With the advancement of machine learning and AI technology, it is easy to solve this problem. In this project we are developing an AI system where images of students are collected with names and hall ticket numbers are pre-trained using the KDTree algorithm and the model is saved. Whenever a student enters the classroom, the student should look at the camera and enter class, after the given time or class is filled the student’s information will store in a  video file with the student’s name and hall ticket no. The video will have a user with a hall ticket no and name on each face. If the admin finds any unknown user tag on the face admin can recheck and trace impersonators. 

Problem statement:

Detecting impersonators in examination halls is important to provide a better way of examination handling system which can help in reducing malpractices happening in examination centers.  According to the latest news reports, 56 JEE candidates who are potential impersonators were detected by a national testing agency.

Existing system:

Information given in the hall ticket is used as verification to check if the student is the impersonator or not.  Manual security checks performed are not perfect and sometimes students can even change images from the hall ticket.    

Advantages:

Manual verification methods are used for checking personally for each student which is not possible to check each student personally.

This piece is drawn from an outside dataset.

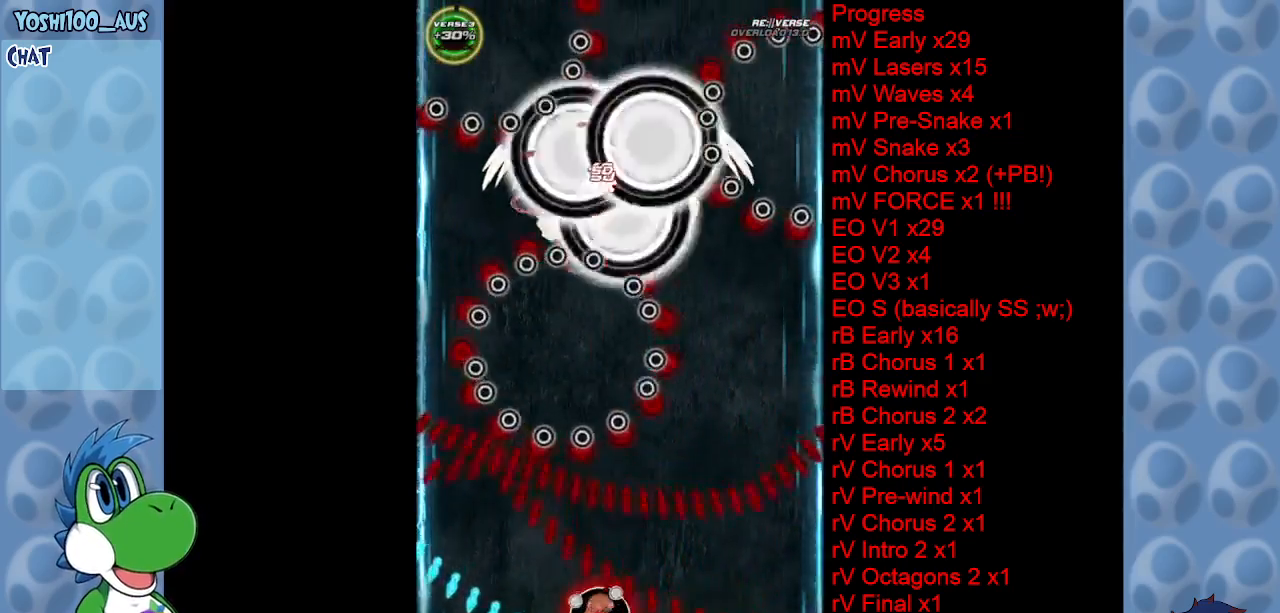
{"keys": ["left", "z"], "events": [[83, "z", "down"], [233, "down", "up"], [233, "z", "up"], [417, "left", "down"], [467, "z", "down"]]}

Chances of changing images from hall tickets are possible which doesn’t have a verification method.

Proposed system:

  • In the proposed system initially, images of each student are collected and each dataset consists of 50 images of each student. These images are trained using kdtree algorithm using the image processing technique and the model is saved in the system this model can be used for automatic prediction of students in exam halls from live video or images. 

Advantages:

  • The student verification process is fast and accurate with the least effort. Reduces impersonator’s issue with live verification.
  • The time taken for prediction and processing is less and prediction is done automatically using a trained model.
  • A trained model can be used to track live video and automates the process of detecting students at exam centers and display them in the video.  

SOFTWARE REQUIREMENT: 

  •  Operating system:           Windows XP/7/10
  • Coding Language:           python

  • Development Kit             anaconda

  • Library:     Keras, OpenCV

  • Dataset:   any student’s dataset

Movie Character Recognition From Video And Images Project

Live tracking of characters from movies is important for automating the process of classification for user-friendly information management systems like online platforms where characters in a movie can be seen before watching the movie. At present manual method is used which can be automated using this movie character classification method. The objective of this work is to collect a dataset of any movie characters and train a model which captures the facial features of all characters and the model is saved for prediction. 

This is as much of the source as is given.